The correction was partly triggered after International Monetary Fund head Christine Lagarde’s commented that stock market valuations had been “extremely high”. This spurred a meltdown in the US markets overnight, spilling over to Asia on Thursday.
Consequently, investors’ sentiments at both the key domestic indices were also impacted. In a volatile trading session on Thursday, the barometer index, Sensex, had crashed over 1,000 points at one point.
In addition to global equities slump, expectations that the US Federal Reserve will continue to hike rates, leading to a greater exodus of foreign funds from domestic indices, also hurt demand for the Indian currency and equities.
On Thursday, the Indian rupee touched a fresh low of 74.48 before closing at 74.12, recovering eight paise from its previous close of 74.20 per US dollar.
Heavy selling pressure was witnessed in banking, automobile, IT and capital goods stocks. All 19 sector-based indices on the BSE, except the metals index, traded in the red.
Index-wise, the NSE Nifty50 closed at 10,234.65, down 225.45 points or 2.16 per cent.
The benchmark S&P BSE Sensex, which had opened at 34,063.82 points, settled at 34,001.15 points, down 759.74 points or 2.19 per cent.
The Sensex touched an intra-day high of 34,325.18 and a low of 33,723.53.
“Market fell to a six month low after the US market dragged down yesterday due to concerns over US Fed rate hike trajectory and trade tensions,” Vinod Nair, Head of Research, Geojit Financial Services, told IANS.

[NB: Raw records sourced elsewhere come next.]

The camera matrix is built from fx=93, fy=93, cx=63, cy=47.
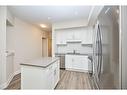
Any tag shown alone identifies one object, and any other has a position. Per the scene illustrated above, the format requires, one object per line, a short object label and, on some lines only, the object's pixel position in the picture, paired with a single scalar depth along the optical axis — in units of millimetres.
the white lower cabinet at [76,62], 4371
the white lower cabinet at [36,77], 1925
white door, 7439
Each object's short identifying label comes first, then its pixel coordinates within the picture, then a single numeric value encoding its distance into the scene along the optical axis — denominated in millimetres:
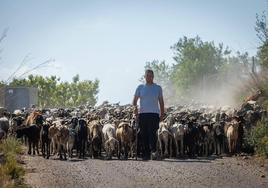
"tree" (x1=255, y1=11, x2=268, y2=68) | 31062
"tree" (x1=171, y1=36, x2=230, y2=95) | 95750
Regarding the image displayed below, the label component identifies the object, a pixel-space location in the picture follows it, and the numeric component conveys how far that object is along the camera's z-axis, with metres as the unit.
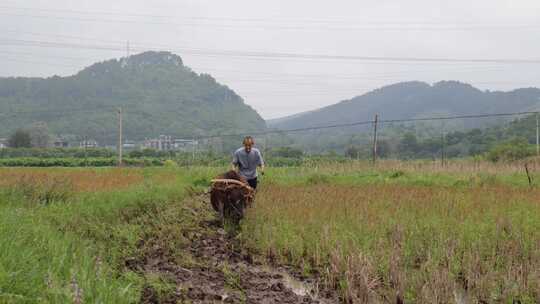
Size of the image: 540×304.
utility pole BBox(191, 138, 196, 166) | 24.88
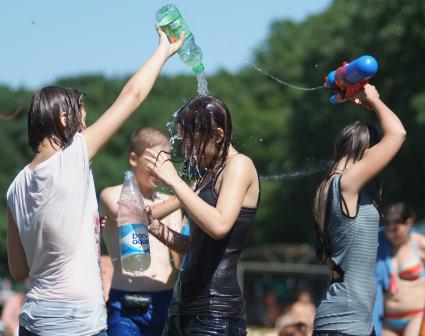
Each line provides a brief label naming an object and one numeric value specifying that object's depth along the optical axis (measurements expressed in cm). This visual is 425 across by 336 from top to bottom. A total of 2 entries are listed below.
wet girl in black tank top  796
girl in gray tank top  889
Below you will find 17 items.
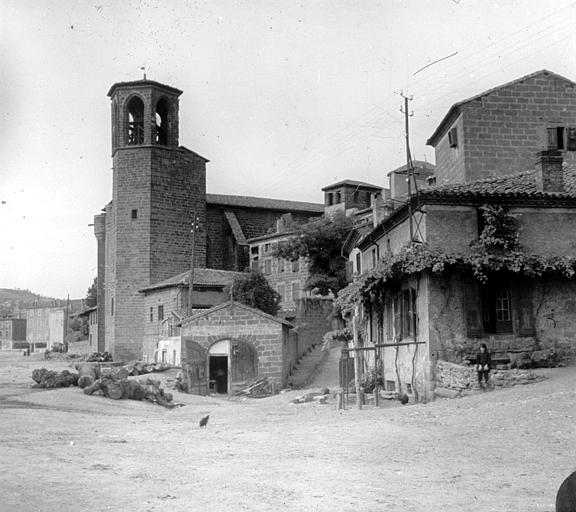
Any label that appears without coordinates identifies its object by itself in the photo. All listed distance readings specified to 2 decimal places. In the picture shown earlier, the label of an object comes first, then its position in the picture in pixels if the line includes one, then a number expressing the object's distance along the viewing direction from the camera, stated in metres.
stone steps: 32.75
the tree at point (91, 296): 80.62
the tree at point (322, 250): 50.84
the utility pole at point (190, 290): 44.08
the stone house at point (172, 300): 46.09
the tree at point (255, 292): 45.25
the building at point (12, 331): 124.63
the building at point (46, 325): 107.00
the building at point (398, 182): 47.19
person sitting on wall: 18.92
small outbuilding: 31.31
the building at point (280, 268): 59.16
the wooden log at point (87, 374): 24.52
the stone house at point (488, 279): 20.81
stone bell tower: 53.72
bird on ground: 17.29
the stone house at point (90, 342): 61.62
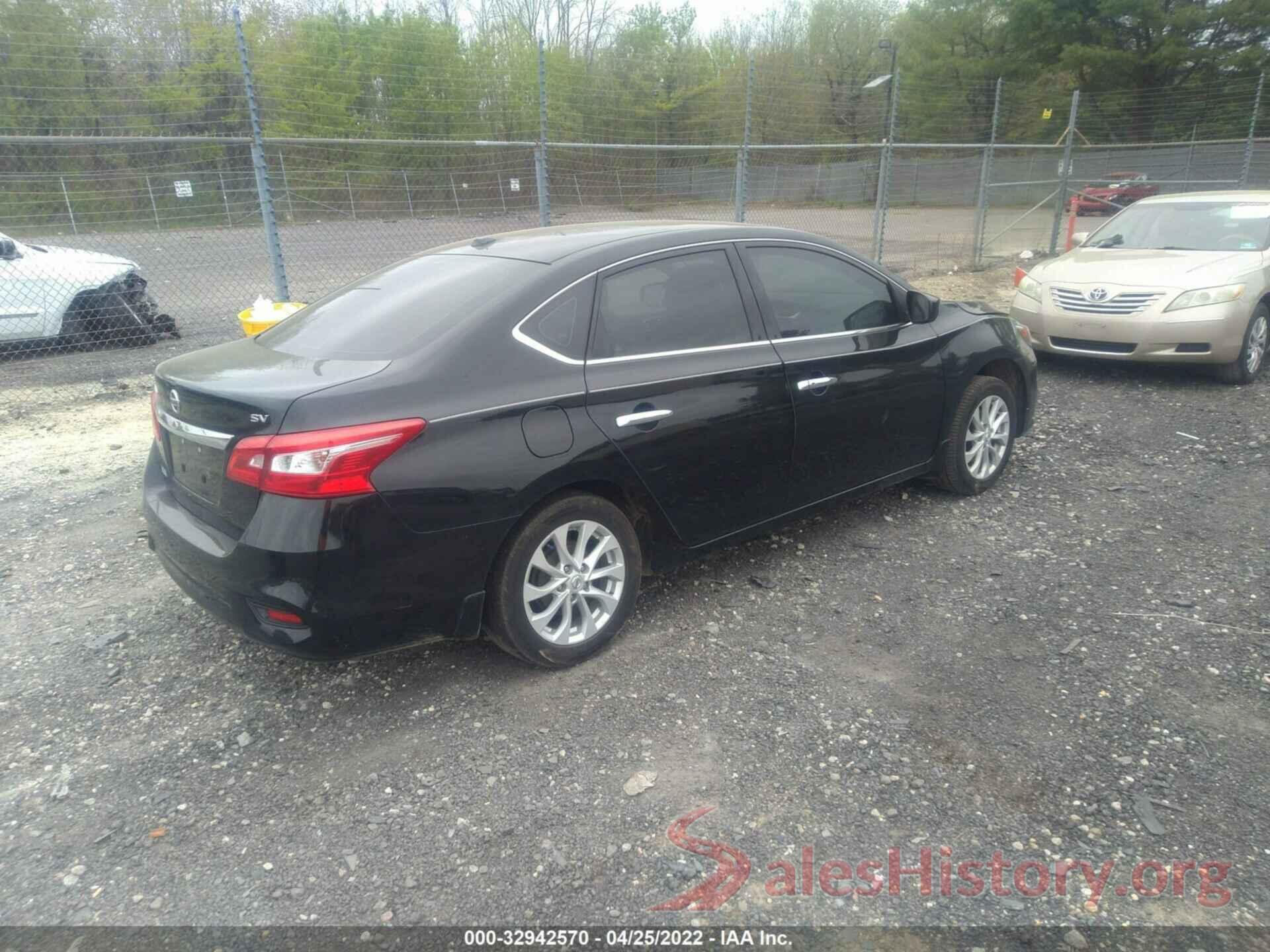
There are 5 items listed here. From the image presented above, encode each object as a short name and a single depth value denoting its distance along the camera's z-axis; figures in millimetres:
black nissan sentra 2729
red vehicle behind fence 19422
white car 8555
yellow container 5652
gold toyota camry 6840
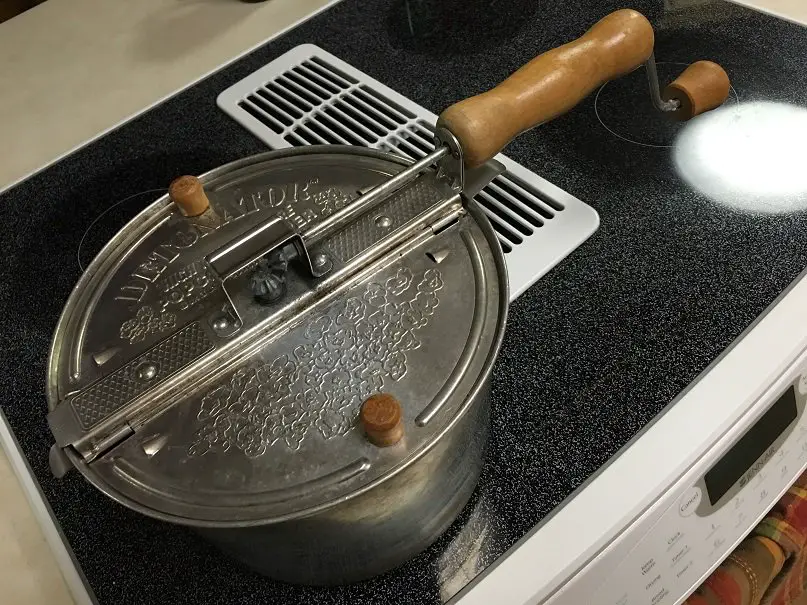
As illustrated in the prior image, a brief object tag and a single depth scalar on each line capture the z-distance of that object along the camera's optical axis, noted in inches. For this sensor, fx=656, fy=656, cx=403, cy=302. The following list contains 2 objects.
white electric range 17.5
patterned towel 25.5
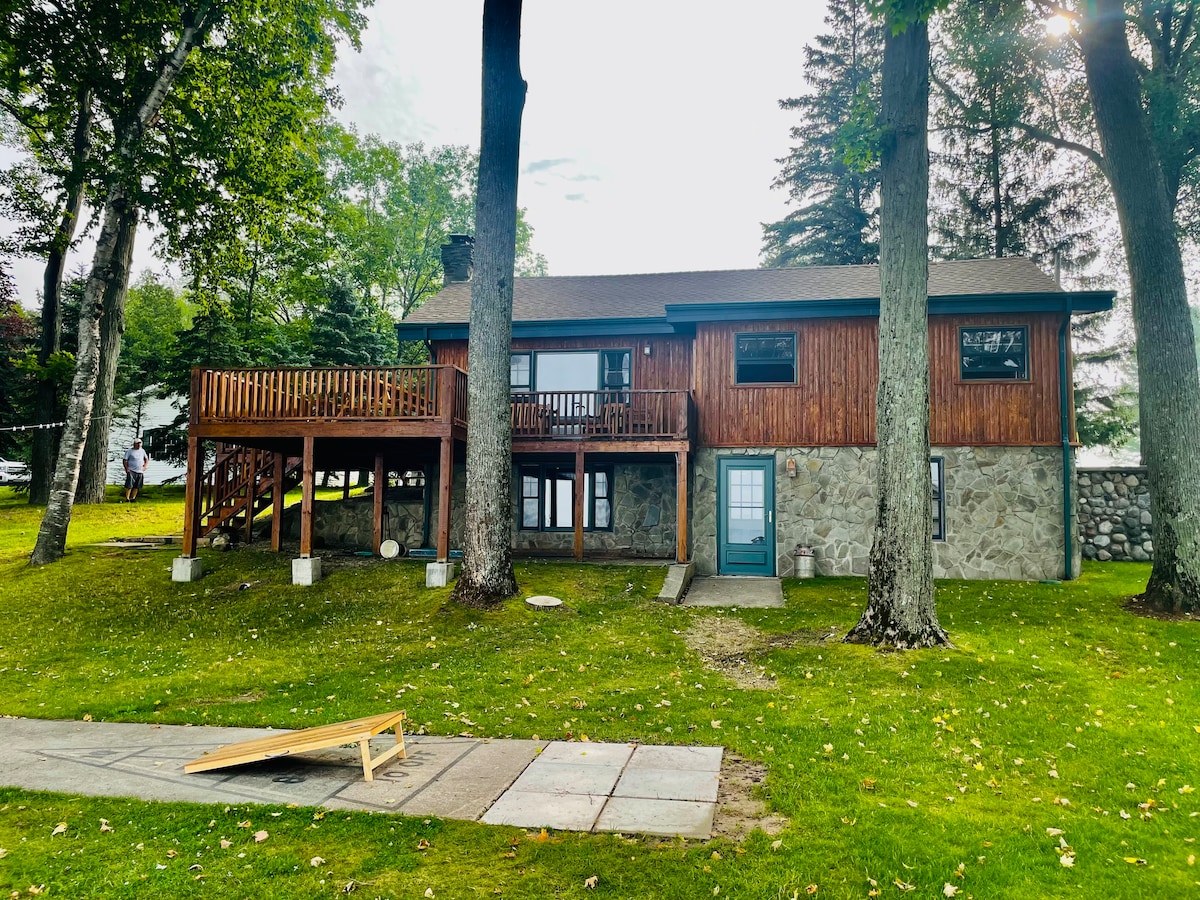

“However, INR gained due to falling oil prices and slide in domestic bond yield. Oil prices declined in expectation of increased production and if this trend continues, the rupee may find some stability.”
HDFC Securities Head of Retail Research Deepak Jasani said: “Technically, while the
Nifty remains in a downtrend, we remain open to pullback rallies that could push the Nifty higher in the near term. Immediate supports are now at 10,139 points while further upside rallies could find resistance at 10,336-10,482 points.”
In terms of fund flows, provisional data with the exchanges showed that foreign institutional investors sold stocks worth Rs 2,869.41 crore, whereas the domestic institutional investors bought Rs 1,888.18-crore stocks.
The forign fund-out flow has reached at around Rs 17,000 crore this month alone.
In the last eight sessions beginning October 1, FIIs have sold shares worth about Rs 17,000 crore.
“The FII take cues from the macros of a country. India’s current macro-economic senario does not inspire confidence due to the decline in the rupee,” said Astha Jain, Senior Analyst, Hem Securities.
The Sensex had only three gainers: ONGC, up 2.86 per cent at Rs 152.90; Yes Bank, up 2.54 per cent at Rs 240; Hindustan Unilever, up 0.75 per cent at Rs 1,538.50 from its previous close.
Major losers included State Bank of India, down 5.74 per cent at Rs 262.15 (SBI);Tata Steel, down 4.60 per cent at Rs 556.25; Vedanta, down 4.45 per cent at Rs 208.25; Mahindra and Mahindra, down 4.44 per cent at Rs 730.20; Infosys, down 3.61 per cent at Rs 675 per share.